Since the outbreak was declared a pandemic, UNICEF has been working with the Government of Ethiopia and partners in prevention, mitigation, and public awareness. From community sensitization to the provision of supplies, from involving celebrities and young people to the distribution of soap, this photo essay shows a snapshot of UNICEF’s COVID-19 response.

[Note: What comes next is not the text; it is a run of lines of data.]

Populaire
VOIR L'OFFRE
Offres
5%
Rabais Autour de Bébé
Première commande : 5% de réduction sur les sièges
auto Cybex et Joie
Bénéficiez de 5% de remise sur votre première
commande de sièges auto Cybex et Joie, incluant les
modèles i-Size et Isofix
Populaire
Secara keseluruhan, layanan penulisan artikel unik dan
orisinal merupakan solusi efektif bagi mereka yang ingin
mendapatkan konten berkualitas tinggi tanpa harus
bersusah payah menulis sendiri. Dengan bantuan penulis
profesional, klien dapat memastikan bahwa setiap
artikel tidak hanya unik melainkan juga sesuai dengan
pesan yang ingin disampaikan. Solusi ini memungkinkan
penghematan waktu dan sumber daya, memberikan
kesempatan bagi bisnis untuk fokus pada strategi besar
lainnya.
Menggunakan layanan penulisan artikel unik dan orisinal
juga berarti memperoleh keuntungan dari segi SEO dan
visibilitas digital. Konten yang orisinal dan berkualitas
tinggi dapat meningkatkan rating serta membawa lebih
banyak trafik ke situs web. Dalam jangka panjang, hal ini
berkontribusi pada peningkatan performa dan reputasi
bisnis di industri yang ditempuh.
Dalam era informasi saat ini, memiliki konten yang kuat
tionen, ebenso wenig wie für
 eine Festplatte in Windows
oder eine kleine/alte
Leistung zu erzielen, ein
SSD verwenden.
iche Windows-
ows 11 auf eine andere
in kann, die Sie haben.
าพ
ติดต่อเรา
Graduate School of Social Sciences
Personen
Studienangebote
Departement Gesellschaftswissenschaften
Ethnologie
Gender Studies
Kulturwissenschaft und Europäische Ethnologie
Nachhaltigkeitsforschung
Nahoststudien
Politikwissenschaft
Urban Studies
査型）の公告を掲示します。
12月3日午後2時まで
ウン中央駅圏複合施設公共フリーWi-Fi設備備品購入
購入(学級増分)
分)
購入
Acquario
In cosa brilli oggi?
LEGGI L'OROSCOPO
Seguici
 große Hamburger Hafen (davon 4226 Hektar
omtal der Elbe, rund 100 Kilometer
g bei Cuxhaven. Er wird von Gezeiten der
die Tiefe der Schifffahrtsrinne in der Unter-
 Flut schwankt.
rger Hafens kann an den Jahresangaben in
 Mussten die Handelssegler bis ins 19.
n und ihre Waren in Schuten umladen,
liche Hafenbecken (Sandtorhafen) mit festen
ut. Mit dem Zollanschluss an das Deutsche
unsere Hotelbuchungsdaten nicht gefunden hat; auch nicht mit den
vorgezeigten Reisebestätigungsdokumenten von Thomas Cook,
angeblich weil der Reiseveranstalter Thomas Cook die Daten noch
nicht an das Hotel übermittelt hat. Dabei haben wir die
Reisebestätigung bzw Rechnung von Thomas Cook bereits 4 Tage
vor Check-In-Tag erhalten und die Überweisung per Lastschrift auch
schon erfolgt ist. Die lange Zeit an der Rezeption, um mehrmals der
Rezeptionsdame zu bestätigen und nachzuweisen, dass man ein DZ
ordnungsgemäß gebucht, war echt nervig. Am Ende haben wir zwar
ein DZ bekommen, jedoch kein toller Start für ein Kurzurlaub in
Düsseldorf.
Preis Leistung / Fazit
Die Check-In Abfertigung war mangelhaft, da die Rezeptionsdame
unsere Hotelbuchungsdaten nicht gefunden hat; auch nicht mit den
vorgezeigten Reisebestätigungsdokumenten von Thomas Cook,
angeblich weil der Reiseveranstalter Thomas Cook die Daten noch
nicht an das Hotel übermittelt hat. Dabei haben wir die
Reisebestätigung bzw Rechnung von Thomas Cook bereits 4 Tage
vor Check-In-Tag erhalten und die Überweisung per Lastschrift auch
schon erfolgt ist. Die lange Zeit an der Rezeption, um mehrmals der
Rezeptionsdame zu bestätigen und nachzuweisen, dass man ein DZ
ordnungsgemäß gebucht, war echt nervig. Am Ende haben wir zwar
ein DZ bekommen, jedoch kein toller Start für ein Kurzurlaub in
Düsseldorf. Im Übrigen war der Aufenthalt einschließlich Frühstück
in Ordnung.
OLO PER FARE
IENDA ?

As the COVID-19 pandemic upended the lives millions of children and families across the world, UNICEF stepped up its emergency response immediately. Closely working with the national taskforce, UNICEF supported the design and dissemination of important COVID-19 prevention messages in different local languages. The videos and print messages have reached millions of Ethiopians both on social and mainstream media. Tailored messages targeting children are also produced and disseminated through multiple channels. As a trusted source for COVID-19 related information, UNICEF in Ethiopia continues to provide timely information on its digital platforms to the wider public.
We are also involving young people like Kalkidan Hailemariam in our advocacy activities to inform and influence their peers. The 15-year-old is the speaker of the Addis Ababa City children’s parliament. She urges fellow young people in Ethiopia to take the coronavirus seriously and to follow all prevention measures prescribed by health professionals. “It is not cool to ignore the reality and not taking prevention measures seriously,” she says.
She says her routine while staying at home includes cooking, studying, reading, dancing to her favourite songs, and writing essays and poetry. Besides, she enjoys meditating and recording herself on her phone while practicing motivational speaking, something she wants to pursue in future.
Our supporters are also involved quite actively in COVID-19 community sensitization. Renowned Ethiopian singer Zeritu Kebede stresses the importance of regularly washing hands with soap. She also takes part in the distribution of soap to community members in deprived parts of Addis Ababa. UNICEF distributed 60,000 bars of soap to underprivileged families like 60-year-old Ayelech seen here. She is on the Productive Safety Net Programme which is under the Ministry of Labour and Social Affairs.
Zeritu also visited health workers on the frontline of the COVID-19 response. To her thousands of social media followers, she posted this moving message: “Despite limited supplies and other challenges, heroes and heroines on the frontline are risking your lives to protect us. You are only driven by kindness and devotion to your work. We are very grateful. Thank you.”
Providing supplies is a critical part of UNICEF’s work. Thanks to the support of the UK’s Department for International Development, UNICEF procured and handed over essential humanitarian supplies to the Ministry of Health for use by health workers around the country.
A sudden surge in the number of Ethiopian migrants returning from Saudi Arabia and other countries during the COVID-19 pandemic is straining local capacities, especially the health system. More than 3,200 returnees have been registered and quarantined at various centres the government has set up in Addis Ababa, including 434 unaccompanied children. Together with the International Organization for Migration (IOM), UNICEF is working to ensure that vulnerable children have access to hygiene supplies and other essential services. UNICEF is also working to reunite these children with their families.
Alongside the supply of critical resources and emergency care, UNICEF is working with the Ministry of Education to restore education to millions of children who are staying at home through radio and TV. Schools might be closed but learning should not stop!